=== Section Start ===

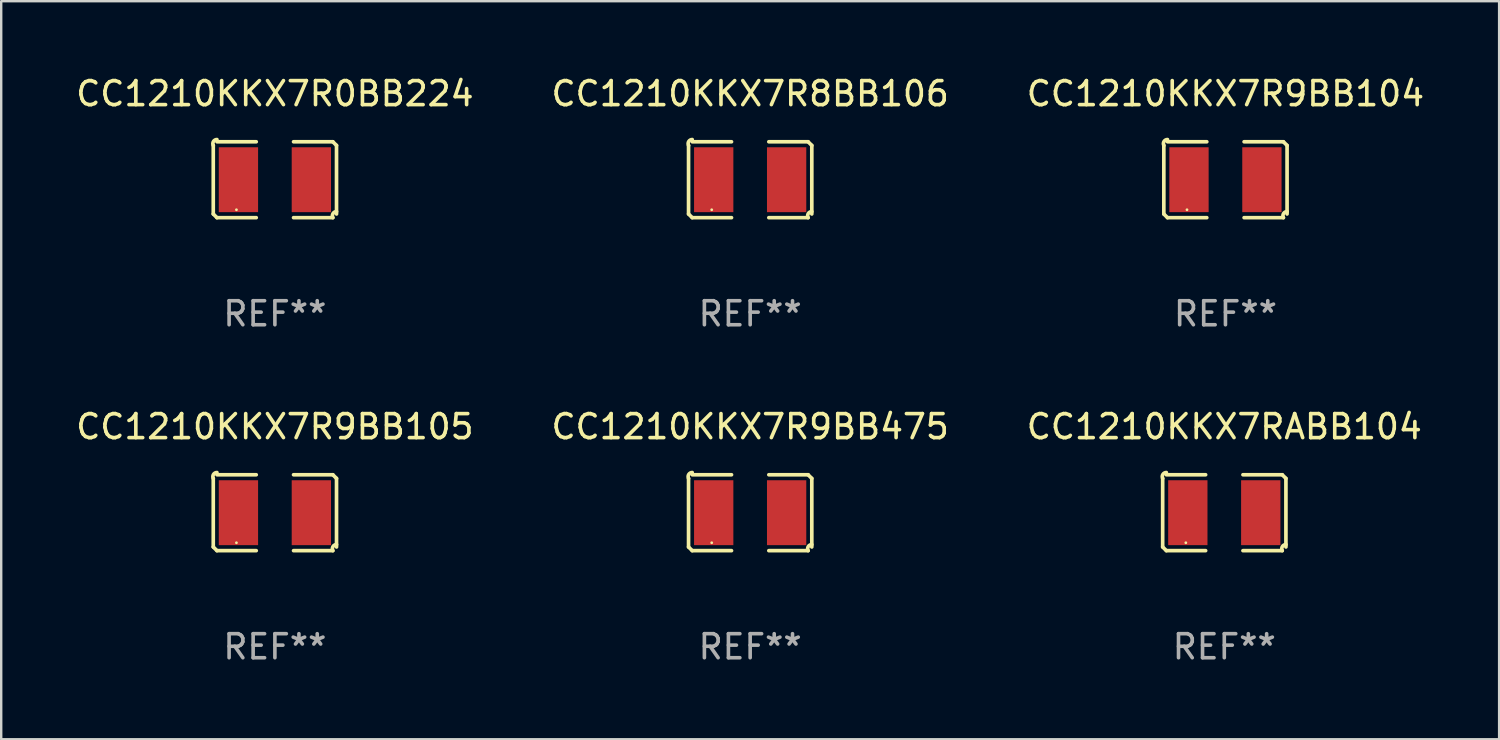
<source format=kicad_pcb>
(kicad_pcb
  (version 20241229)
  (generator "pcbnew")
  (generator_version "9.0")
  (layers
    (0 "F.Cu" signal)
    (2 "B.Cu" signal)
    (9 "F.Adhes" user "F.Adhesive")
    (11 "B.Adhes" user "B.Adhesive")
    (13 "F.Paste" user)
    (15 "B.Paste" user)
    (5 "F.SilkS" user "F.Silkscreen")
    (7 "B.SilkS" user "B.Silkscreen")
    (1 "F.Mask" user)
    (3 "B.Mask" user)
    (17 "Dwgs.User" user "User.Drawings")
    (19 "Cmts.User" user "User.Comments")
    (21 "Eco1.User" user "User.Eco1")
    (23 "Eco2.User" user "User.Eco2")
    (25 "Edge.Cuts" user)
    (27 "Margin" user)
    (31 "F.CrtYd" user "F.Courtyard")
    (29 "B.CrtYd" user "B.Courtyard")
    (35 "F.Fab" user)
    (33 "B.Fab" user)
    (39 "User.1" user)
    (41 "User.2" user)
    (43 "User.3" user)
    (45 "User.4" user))
  (footprint "CC1210KKX7R8BB106"
    (layer "F.Cu")
    (at 28.161 4.427)
    (property "Reference" "CC1210KKX7R8BB106" (at 0 -3.579 0) (layer "F.SilkS") (effects (font (size 1 1) (thickness 0.15))))
    (attr through_hole)
    (fp_line (start -2.564 1.426) (end -2.564 -1.426) (stroke (width 0.152) (type solid)) (layer "F.SilkS"))
    (fp_line (start -2.411 -1.579) (end -0.776 -1.579) (stroke (width 0.152) (type solid)) (layer "F.SilkS"))
    (fp_line (start -0.776 1.579) (end -2.411 1.579) (stroke (width 0.152) (type solid)) (layer "F.SilkS"))
    (fp_line (start 0.776 1.579) (end 2.411 1.579) (stroke (width 0.152) (type solid)) (layer "F.SilkS"))
    (fp_line (start 2.411 -1.579) (end 0.776 -1.579) (stroke (width 0.152) (type solid)) (layer "F.SilkS"))
    (fp_line (start 2.564 1.426) (end 2.564 -1.426) (stroke (width 0.152) (type solid)) (layer "F.SilkS"))
    (fp_arc (start -2.563602 -1.426213) (mid -2.555597 -1.591233) (end -2.411201 -1.671518) (stroke (width 0.1524) (type solid)) (layer "F.SilkS"))
    (fp_arc (start -2.5636 1.426214) (mid -2.487389 1.502402) (end -2.411201 1.578613) (stroke (width 0.1524) (type solid)) (layer "F.SilkS"))
    (fp_arc (start 2.411197 -1.578618) (mid 2.487403 -1.502419) (end 2.563602 -1.426213) (stroke (width 0.1524) (type solid)) (layer "F.SilkS"))
    (fp_arc (start 2.411201 1.578613) (mid 2.416214 1.409455) (end 2.563602 1.32629) (stroke (width 0.1524) (type solid)) (layer "F.SilkS"))
    (fp_circle (center -1.6 1.25) (end -1.57 1.25) (stroke (width 0.06) (type solid)) (fill no) (layer "F.SilkS"))
    (fp_text user "REF**" (at 0 5.579 0) (layer "F.Fab") (effects (font (size 1 1) (thickness 0.15))))
    (pad "1" smd rect (at -1.517 0) (size 1.635 2.7) (layers "F.Cu" "F.Mask" "F.Paste"))
    (pad "2" smd rect (at 1.517 0) (size 1.635 2.7) (layers "F.Cu" "F.Mask" "F.Paste")))
  (footprint "CC1210KKX7R9BB104"
    (layer "F.Cu")
    (at 47.935 4.427)
    (property "Reference" "CC1210KKX7R9BB104" (at 0 -3.579 0) (layer "F.SilkS") (effects (font (size 1 1) (thickness 0.15))))
    (attr through_hole)
    (fp_line (start -2.564 1.426) (end -2.564 -1.426) (stroke (width 0.152) (type solid)) (layer "F.SilkS"))
    (fp_line (start -2.411 -1.579) (end -0.776 -1.579) (stroke (width 0.152) (type solid)) (layer "F.SilkS"))
    (fp_line (start -0.776 1.579) (end -2.411 1.579) (stroke (width 0.152) (type solid)) (layer "F.SilkS"))
    (fp_line (start 0.776 1.579) (end 2.411 1.579) (stroke (width 0.152) (type solid)) (layer "F.SilkS"))
    (fp_line (start 2.411 -1.579) (end 0.776 -1.579) (stroke (width 0.152) (type solid)) (layer "F.SilkS"))
    (fp_line (start 2.564 1.426) (end 2.564 -1.426) (stroke (width 0.152) (type solid)) (layer "F.SilkS"))
    (fp_arc (start -2.563602 -1.426213) (mid -2.555597 -1.591233) (end -2.411201 -1.671518) (stroke (width 0.1524) (type solid)) (layer "F.SilkS"))
    (fp_arc (start -2.5636 1.426214) (mid -2.487389 1.502402) (end -2.411201 1.578613) (stroke (width 0.1524) (type solid)) (layer "F.SilkS"))
    (fp_arc (start 2.411197 -1.578618) (mid 2.487403 -1.502419) (end 2.563602 -1.426213) (stroke (width 0.1524) (type solid)) (layer "F.SilkS"))
    (fp_arc (start 2.411201 1.578613) (mid 2.416214 1.409455) (end 2.563602 1.32629) (stroke (width 0.1524) (type solid)) (layer "F.SilkS"))
    (fp_circle (center -1.6 1.25) (end -1.57 1.25) (stroke (width 0.06) (type solid)) (fill no) (layer "F.SilkS"))
    (fp_text user "REF**" (at 0 5.579 0) (layer "F.Fab") (effects (font (size 1 1) (thickness 0.15))))
    (pad "1" smd rect (at -1.517 0) (size 1.635 2.7) (layers "F.Cu" "F.Mask" "F.Paste"))
    (pad "2" smd rect (at 1.517 0) (size 1.635 2.7) (layers "F.Cu" "F.Mask" "F.Paste")))
  (footprint "CC1210KKX7R9BB475"
    (layer "F.Cu")
    (at 28.161 18.281)
    (property "Reference" "CC1210KKX7R9BB475" (at 0 -3.579 0) (layer "F.SilkS") (effects (font (size 1 1) (thickness 0.15))))
    (attr through_hole)
    (fp_line (start -2.564 1.426) (end -2.564 -1.426) (stroke (width 0.152) (type solid)) (layer "F.SilkS"))
    (fp_line (start -2.411 -1.579) (end -0.776 -1.579) (stroke (width 0.152) (type solid)) (layer "F.SilkS"))
    (fp_line (start -0.776 1.579) (end -2.411 1.579) (stroke (width 0.152) (type solid)) (layer "F.SilkS"))
    (fp_line (start 0.776 1.579) (end 2.411 1.579) (stroke (width 0.152) (type solid)) (layer "F.SilkS"))
    (fp_line (start 2.411 -1.579) (end 0.776 -1.579) (stroke (width 0.152) (type solid)) (layer "F.SilkS"))
    (fp_line (start 2.564 1.426) (end 2.564 -1.426) (stroke (width 0.152) (type solid)) (layer "F.SilkS"))
    (fp_arc (start -2.563602 -1.426213) (mid -2.555597 -1.591233) (end -2.411201 -1.671518) (stroke (width 0.1524) (type solid)) (layer "F.SilkS"))
    (fp_arc (start -2.5636 1.426214) (mid -2.487389 1.502402) (end -2.411201 1.578613) (stroke (width 0.1524) (type solid)) (layer "F.SilkS"))
    (fp_arc (start 2.411197 -1.578618) (mid 2.487403 -1.502419) (end 2.563602 -1.426213) (stroke (width 0.1524) (type solid)) (layer "F.SilkS"))
    (fp_arc (start 2.411201 1.578613) (mid 2.416214 1.409455) (end 2.563602 1.32629) (stroke (width 0.1524) (type solid)) (layer "F.SilkS"))
    (fp_circle (center -1.6 1.25) (end -1.57 1.25) (stroke (width 0.06) (type solid)) (fill no) (layer "F.SilkS"))
    (fp_text user "REF**" (at 0 5.579 0) (layer "F.Fab") (effects (font (size 1 1) (thickness 0.15))))
    (pad "1" smd rect (at -1.517 0) (size 1.635 2.7) (layers "F.Cu" "F.Mask" "F.Paste"))
    (pad "2" smd rect (at 1.517 0) (size 1.635 2.7) (layers "F.Cu" "F.Mask" "F.Paste")))
  (footprint "CC1210KKX7RABB104"
    (layer "F.Cu")
    (at 47.887 18.281)
    (property "Reference" "CC1210KKX7RABB104" (at 0 -3.579 0) (layer "F.SilkS") (effects (font (size 1 1) (thickness 0.15))))
    (attr through_hole)
    (fp_line (start -2.564 1.426) (end -2.564 -1.426) (stroke (width 0.152) (type solid)) (layer "F.SilkS"))
    (fp_line (start -2.411 -1.579) (end -0.776 -1.579) (stroke (width 0.152) (type solid)) (layer "F.SilkS"))
    (fp_line (start -0.776 1.579) (end -2.411 1.579) (stroke (width 0.152) (type solid)) (layer "F.SilkS"))
    (fp_line (start 0.776 1.579) (end 2.411 1.579) (stroke (width 0.152) (type solid)) (layer "F.SilkS"))
    (fp_line (start 2.411 -1.579) (end 0.776 -1.579) (stroke (width 0.152) (type solid)) (layer "F.SilkS"))
    (fp_line (start 2.564 1.426) (end 2.564 -1.426) (stroke (width 0.152) (type solid)) (layer "F.SilkS"))
    (fp_arc (start -2.563602 -1.426213) (mid -2.555597 -1.591233) (end -2.411201 -1.671518) (stroke (width 0.1524) (type solid)) (layer "F.SilkS"))
    (fp_arc (start -2.5636 1.426214) (mid -2.487389 1.502402) (end -2.411201 1.578613) (stroke (width 0.1524) (type solid)) (layer "F.SilkS"))
    (fp_arc (start 2.411197 -1.578618) (mid 2.487403 -1.502419) (end 2.563602 -1.426213) (stroke (width 0.1524) (type solid)) (layer "F.SilkS"))
    (fp_arc (start 2.411201 1.578613) (mid 2.416214 1.409455) (end 2.563602 1.32629) (stroke (width 0.1524) (type solid)) (layer "F.SilkS"))
    (fp_circle (center -1.6 1.25) (end -1.57 1.25) (stroke (width 0.06) (type solid)) (fill no) (layer "F.SilkS"))
    (fp_text user "REF**" (at 0 5.579 0) (layer "F.Fab") (effects (font (size 1 1) (thickness 0.15))))
    (pad "1" smd rect (at -1.517 0) (size 1.635 2.7) (layers "F.Cu" "F.Mask" "F.Paste"))
    (pad "2" smd rect (at 1.517 0) (size 1.635 2.7) (layers "F.Cu" "F.Mask" "F.Paste")))
  (footprint "CC1210KKX7R9BB105"
    (layer "F.Cu")
    (at 8.387 18.281)
    (property "Reference" "CC1210KKX7R9BB105" (at 0 -3.579 0) (layer "F.SilkS") (effects (font (size 1 1) (thickness 0.15))))
    (attr through_hole)
    (fp_line (start -2.564 1.426) (end -2.564 -1.426) (stroke (width 0.152) (type solid)) (layer "F.SilkS"))
    (fp_line (start -2.411 -1.579) (end -0.776 -1.579) (stroke (width 0.152) (type solid)) (layer "F.SilkS"))
    (fp_line (start -0.776 1.579) (end -2.411 1.579) (stroke (width 0.152) (type solid)) (layer "F.SilkS"))
    (fp_line (start 0.776 1.579) (end 2.411 1.579) (stroke (width 0.152) (type solid)) (layer "F.SilkS"))
    (fp_line (start 2.411 -1.579) (end 0.776 -1.579) (stroke (width 0.152) (type solid)) (layer "F.SilkS"))
    (fp_line (start 2.564 1.426) (end 2.564 -1.426) (stroke (width 0.152) (type solid)) (layer "F.SilkS"))
    (fp_arc (start -2.563602 -1.426213) (mid -2.555597 -1.591233) (end -2.411201 -1.671518) (stroke (width 0.1524) (type solid)) (layer "F.SilkS"))
    (fp_arc (start -2.5636 1.426214) (mid -2.487389 1.502402) (end -2.411201 1.578613) (stroke (width 0.1524) (type solid)) (layer "F.SilkS"))
    (fp_arc (start 2.411197 -1.578618) (mid 2.487403 -1.502419) (end 2.563602 -1.426213) (stroke (width 0.1524) (type solid)) (layer "F.SilkS"))
    (fp_arc (start 2.411201 1.578613) (mid 2.416214 1.409455) (end 2.563602 1.32629) (stroke (width 0.1524) (type solid)) (layer "F.SilkS"))
    (fp_circle (center -1.6 1.25) (end -1.57 1.25) (stroke (width 0.06) (type solid)) (fill no) (layer "F.SilkS"))
    (fp_text user "REF**" (at 0 5.579 0) (layer "F.Fab") (effects (font (size 1 1) (thickness 0.15))))
    (pad "1" smd rect (at -1.517 0) (size 1.635 2.7) (layers "F.Cu" "F.Mask" "F.Paste"))
    (pad "2" smd rect (at 1.517 0) (size 1.635 2.7) (layers "F.Cu" "F.Mask" "F.Paste")))
  (footprint "CC1210KKX7R0BB224"
    (layer "F.Cu")
    (at 8.387 4.427)
    (property "Reference" "CC1210KKX7R0BB224" (at 0 -3.579 0) (layer "F.SilkS") (effects (font (size 1 1) (thickness 0.15))))
    (attr through_hole)
    (fp_line (start -2.564 1.426) (end -2.564 -1.426) (stroke (width 0.152) (type solid)) (layer "F.SilkS"))
    (fp_line (start -2.411 -1.579) (end -0.776 -1.579) (stroke (width 0.152) (type solid)) (layer "F.SilkS"))
    (fp_line (start -0.776 1.579) (end -2.411 1.579) (stroke (width 0.152) (type solid)) (layer "F.SilkS"))
    (fp_line (start 0.776 1.579) (end 2.411 1.579) (stroke (width 0.152) (type solid)) (layer "F.SilkS"))
    (fp_line (start 2.411 -1.579) (end 0.776 -1.579) (stroke (width 0.152) (type solid)) (layer "F.SilkS"))
    (fp_line (start 2.564 1.426) (end 2.564 -1.426) (stroke (width 0.152) (type solid)) (layer "F.SilkS"))
    (fp_arc (start -2.563602 -1.426213) (mid -2.555597 -1.591233) (end -2.411201 -1.671518) (stroke (width 0.1524) (type solid)) (layer "F.SilkS"))
    (fp_arc (start -2.5636 1.426214) (mid -2.487389 1.502402) (end -2.411201 1.578613) (stroke (width 0.1524) (type solid)) (layer "F.SilkS"))
    (fp_arc (start 2.411197 -1.578618) (mid 2.487403 -1.502419) (end 2.563602 -1.426213) (stroke (width 0.1524) (type solid)) (layer "F.SilkS"))
    (fp_arc (start 2.411201 1.578613) (mid 2.416214 1.409455) (end 2.563602 1.32629) (stroke (width 0.1524) (type solid)) (layer "F.SilkS"))
    (fp_circle (center -1.6 1.25) (end -1.57 1.25) (stroke (width 0.06) (type solid)) (fill no) (layer "F.SilkS"))
    (fp_text user "REF**" (at 0 5.579 0) (layer "F.Fab") (effects (font (size 1 1) (thickness 0.15))))
    (pad "1" smd rect (at -1.517 0) (size 1.635 2.7) (layers "F.Cu" "F.Mask" "F.Paste"))
    (pad "2" smd rect (at 1.517 0) (size 1.635 2.7) (layers "F.Cu" "F.Mask" "F.Paste")))
  (gr_rect
    (start -3 -3)
    (end 59.321 27.707)
    (stroke (width 0.1) (type default))
    (fill no)
    (layer "Edge.Cuts")))
</source>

=== Section End ===

**Problem description:**
Only a number is wanted here: how many lines in the entries contain the word "Courtyard"?

**Answer to this task:**
2